─── Document extract
Important events on the cooling curve (the lowest and the highest eutectic temperatures and the temperature on the end of solidification), and on its first derivative (maximum recalescence rate, the lowest level at the end of solidification, different graphitizing factors) offer important information on the solidification pattern of ductile iron castings. The referring of these events to the equilibrium temperatures in the stable and metastable Fe-C systems offers more data on the specifics of primary structure characteristics [6,7,8].

The main objective of the present paper is to evaluate by thermal (cooling curve) analysis the solidification pattern of ductile cast irons, non-Si alloyed (<3.0% Si), low (3.0–3.5% Si), and medium Si alloyed (4.5–5.5% Si), as silicon content increases, while inoculation application effects present simultaneously on the cooling curves events.

2. Materials and Methods

Six experimental programs are performed, for three groups of ductile cast irons, with silicon content typically for non-alloyed (2.4–2.6% Si), lower limit (3.15–3.45% Si, low alloying grade), and upper limit (4.5–5.5% Si, medium alloying grade) of High-Si ductile cast irons (two programs for each group) (

Table 1. Experimental programs parameters.

Pr *	Si Content (%)	Mg-Treatment ** (Nodularization)	Inoculation (Graphitization)
I	2.48	2.0 wt.% FeSiCaMgRE Tundish Cover Ladle	0.5 wt.% Ca, Ce, S, O-FeSi Pouring Ladle
II	2.55	2.0 wt.% FeSiCaMgRE Tundish Cover Ladle	0.3 wt.% Ca, Ce, S, O-FeSi Pouring Ladle
III	3.15	2.0 wt.% FeSiCaMgRE Tundish Cover Ladle	0.5 wt.% Ca, Ba, Al-FeSi Pouring Ladle
IV	3.44	2.5 wt.% FeSiCaMgRE Tundish Cover Ladle	0.5 wt.% Ca, Ba, Al-FeSi Pouring Ladle
V	4.55	1.5 wt.% FeSiCaMgRE Tundish Cover Ladle	0.1 wt.% Ca, Ba, Al-FeSi In-mold, Quick-CupTM
VI	5.25	1.5 wt.% FeSiCaMgRE Tundish Cover Ladle	0.1 wt.% Ca, Ba, Al-FeSi In-mold, Quick-CupTM

* Pr—Experimental Program; ** RE—Rare Earth Elements.
──────
─── Given data
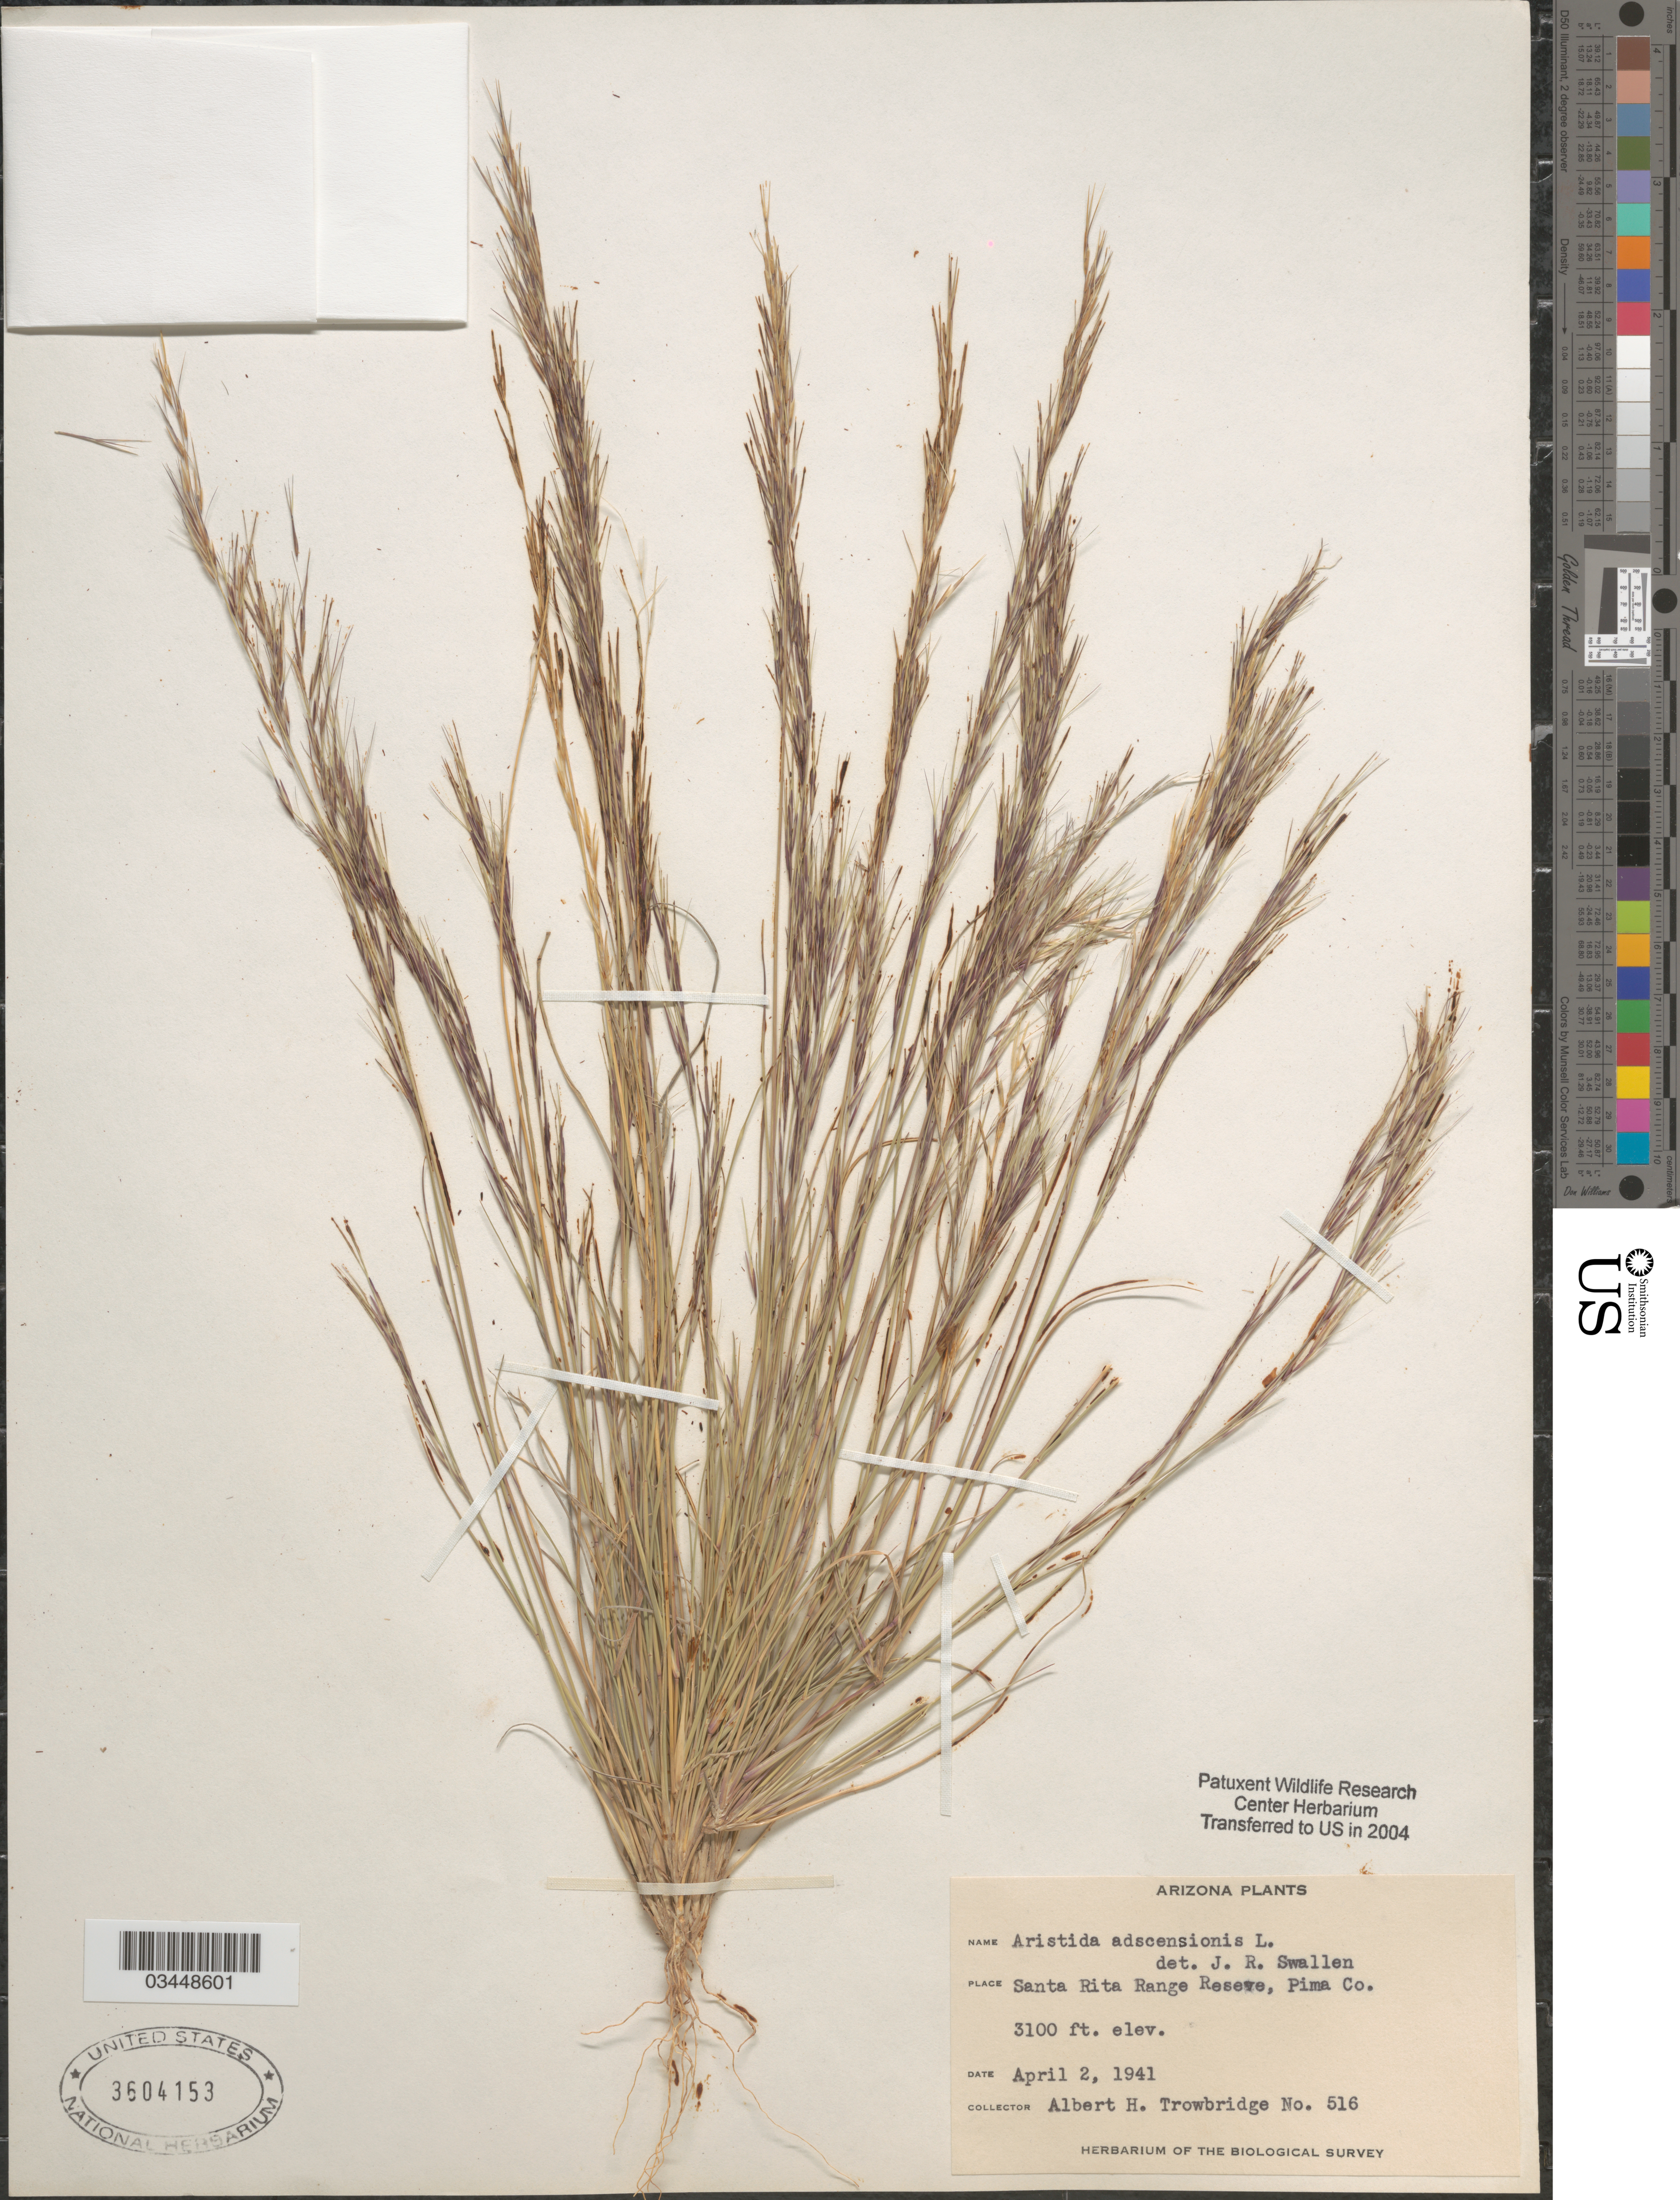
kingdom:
──────
Tasks to carry out:
1/ Swap "ductile iron castings" for "nodular iron castings" in the ductile cast iron excerpt, and give the passage from "Important events on" up to and including "structure characteristics [6,7,8].".
2/ How many experimental programs does the ductile cast iron excerpt say were performed?
3/ Please pick up the ductile cast iron excerpt where it stops and keep writing.
You can leave the data aside.

Expected answers:
1/
Important events on the cooling curve (the lowest and the highest eutectic temperatures and the temperature on the end of solidification), and on its first derivative (maximum recalescence rate, the lowest level at the end of solidification, different graphitizing factors) offer important information on the solidification pattern of nodular iron castings. The referring of these events to the equilibrium temperatures in the stable and metastable Fe-C systems offers more data on the specifics of primary structure characteristics [6,7,8].

2/ Six

3/
, Figure 1).

More information on some experimental programs and previous reported results are available in our previous published papers: Program I [8], Program II [2], Program III [9], Program IV [10], and Program V [11]. New obtained data are added to selected data from these previous papers, in order to have a coherent evaluation of the simultaneous influence of silicon and inoculation, for the entire range of silicon content in non-and Si alloyed ductile cast irons for applications involving mechanical properties and oxidation resistance, such as for the automotive industry.

Charge materials include steel scrap, ductile iron returns, ferrosilicon and recarburizer, typically used for commercial ductile irons production. Experimental cast irons, obtained by electric melting (10 kg—coreless induction furnace, 8000 Hz frequency, graphite crucible, 1500–1550 °C superheating), are subjected to a nodularization treatment (Tundish-Cover technique, 1.5–2.5 wt.% FeSiCaMgRE treatment alloys), followed by a FeSi-based alloys inoculation (Ca, Ba, Ce, Al as active elements), ladle and in-mold inoculation.

Mg-treatment alloys include 43–46% Si, 6–10% Mg, 1–2% Ca, 0.8–1.5% Al, Fe-bal. Ca, Ba, Al-FeSi alloys (0.94–1.0% Ca, 1.0–1.68% Ba, 0.96–1.1% Al, 72.6–75% Si, Fe-bal) and Ca, Ce, S, O-FeSi alloys (70–76% Si, 0.75–1.25% Ca, 0.75–1.25% Al, 1.5–2.0% RE, and less than O and S-bearing compounds) [5] are selected as inoculants.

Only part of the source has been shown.